I
No
era la basura, ni las torres, lo que veía bajo sus pies cuando sobrevolaba la
ciudad tierra adentro, al oeste, alejándose del río. El sueño de la infancia empezaba por el patio de
su casa, del que reconocía cada detalle: los bichos bolita, el olor a tierra que salía de las
grietas de las baldosas, levantadas por las raíces, ese olor que llevaba en las
uñas de las manos y en los talones de las medias, y caminaba tan liviano que se desprendía
de sus memorizados pasos hasta la hamaca del jacarandá, por encima de la sabida enredadera en la medianera. Veía
primero los techos bajos de las casas vecinas, rodeaba los tanques de agua, rozando
casi las ramas más altas de los árboles, y después, todavía más liviano,
remontaba su vuelo por encima de los postes de cables y las copas de los
árboles y se alejaba ligero, dueño del arte de elevarse, y se sorprendía por
partida doble: en primer lugar, por estar volando, o más propiamente, caminando
en el aire, sin amarras a un plano, lo que constituía una concesión, un olvido
de la rigidez de lo cotidiano; en segundo lugar, se asombraba del hecho de
estar sorprendido, ya que a su vez en esos momentos estaba convencido de
recordar excursiones similares y se compadecía de lo inepto que era
habitualmente, cuando estaba despierto y prefería olvidar sus rondas nocturnas
y salía al patio a empaparse de luz y acumular recuerdos para una fundada
futura melancolía.
II
El
recuerdo de sus sueños cambió gradualmente, como el barrio.

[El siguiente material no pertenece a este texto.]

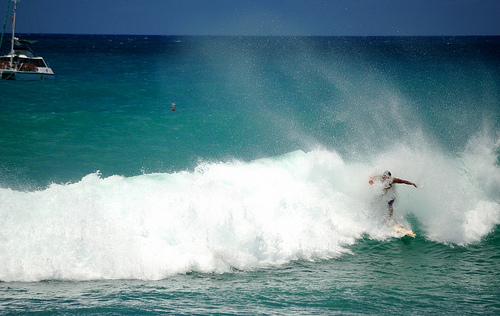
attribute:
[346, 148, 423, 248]
surfer — wet, green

En la vigilia, las
casas de una sola planta y los caminos desiertos cedieron a los edificios de
quince pisos y al constante tránsito y a los comercios, y él mismo se vio obligado a vivir más lejos. En el mundo onírico, al contrario, permanecía la casa, apenas dislocada por un silencio lejano: volvía a recorrer alegre la casa, pero ya no salía volando a pasear
por el ancho mundo, a poseerlo, sino que un ruido sentido pero jamás escuchado
lo ponía alerta y acto seguido se encerraba con llave, justo a tiempo para detener la amenaza en el umbral. Luego despertaba con la
boca seca, algo parecido a la angustia de manual, pero se alegraba de haber
vuelto a recorrer esa casa tal como era en su infancia, antes de la demolición.
Los
recuerdos de su vida pasada se fueron mezclando con los recuerdos de los sueños
pasados, de modo que no podía determinar a qué orden pertenecían algunas
impresiones que ahora recuperaba. Como cuando el vecino, que le llevaba tres
años, nueve centímetros y varios kilos, le sacaba la pelota y la sostenía en la
mano, por encima de la cabeza, y se complacía en humillarlo, a lo que él
respondía con una furia infructuosa, y luchaba decepcionado con toda su débil voluntad, pero los brazos le resultaban pesados, y sus movimientos lentos eran
desesperantes, como correr sumergido en agua.
III
Salió a la calle, en plena vigilia, y se
dirigió al río. Las aguas estaban bajas y al retirarse de la orilla, entre los
escombros que la rellenan, habían dejado a la vista toda la basura
metropolitana, el viento envenenado de frío. Bolsas y botellas de plástico,
latas, restos de frutas, pan mojado e hinchado. Entre las torres y la basura
del río, donde tantas veces había sentido humillación e impotencia, como en
sueños, ahora descubría la belleza de un silencio desplazado, estaba muy
animado, exultante, y su euforia lo regocijaba a la vez que lo amonestaba por
su momentos de desánimo, y notó que todavía podía volar en algún sentido,
desprenderse de su embrollo inútil, que era una sensación muy parecida a la
auténtica borrachera, al momento en el cual se dejó atrás un umbral, como en
los sueños de la infancia cuando abandonaba la dependencia de la gravedad, del
suelo, y en ese estado permaneció deliciosos instantes hasta que recordó que el
éxtasis a la larga se distiende y comprendió que la cuestión no era volar,
sino, de ser soportable, retener el vuelo.